#### INFORMATION ####

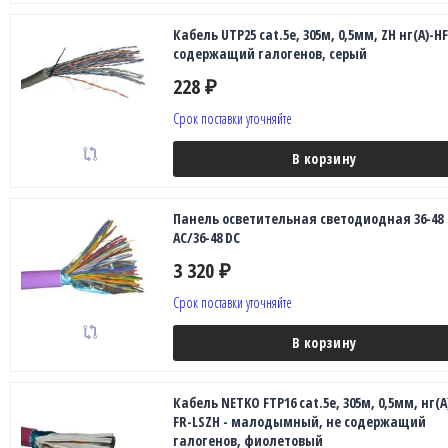
Кабель UTP25 cat.5e, 305м, 0,5мм, ZH нг(A)-HF
содержащий галогенов, серый
228
₽
Срок поставки уточняйте
В корзину
Панель осветительная светодиодная 36-48
АС/36-48 DC
3 320
₽
Срок поставки уточняйте
В корзину
Кабель NETKO FTP16 cat.5e, 305м, 0,5мм, нг(А
FR-LSZH - малодымный, не содержащий
галогенов, фиолетовый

####

EXERCISE REQUIREMENTS
Convert the text read from all the records into a Markdown table with two columns, Row and Line, giving each non-blank line its own numbered row. Leave the pictures out.

SOLUTION FOR THIS PROBLEM
| Row | Line |
|---|---|
| 1 | Кабель UTP25 cat.5e, 305м, 0,5мм, ZH нг(A)-HF |
| 2 | содержащий галогенов, серый |
| 3 | 228 |
| 4 | ₽ |
| 5 | Срок поставки уточняйте |
| 6 | В корзину |
| 7 | Панель осветительная светодиодная 36-48 |
| 8 | АС/36-48 DC |
| 9 | 3 320 |
| 10 | ₽ |
| 11 | Срок поставки уточняйте |
| 12 | В корзину |
| 13 | Кабель NETKO FTP16 cat.5e, 305м, 0,5мм, нг(А |
| 14 | FR-LSZH - малодымный, не содержащий |
| 15 | галогенов, фиолетовый |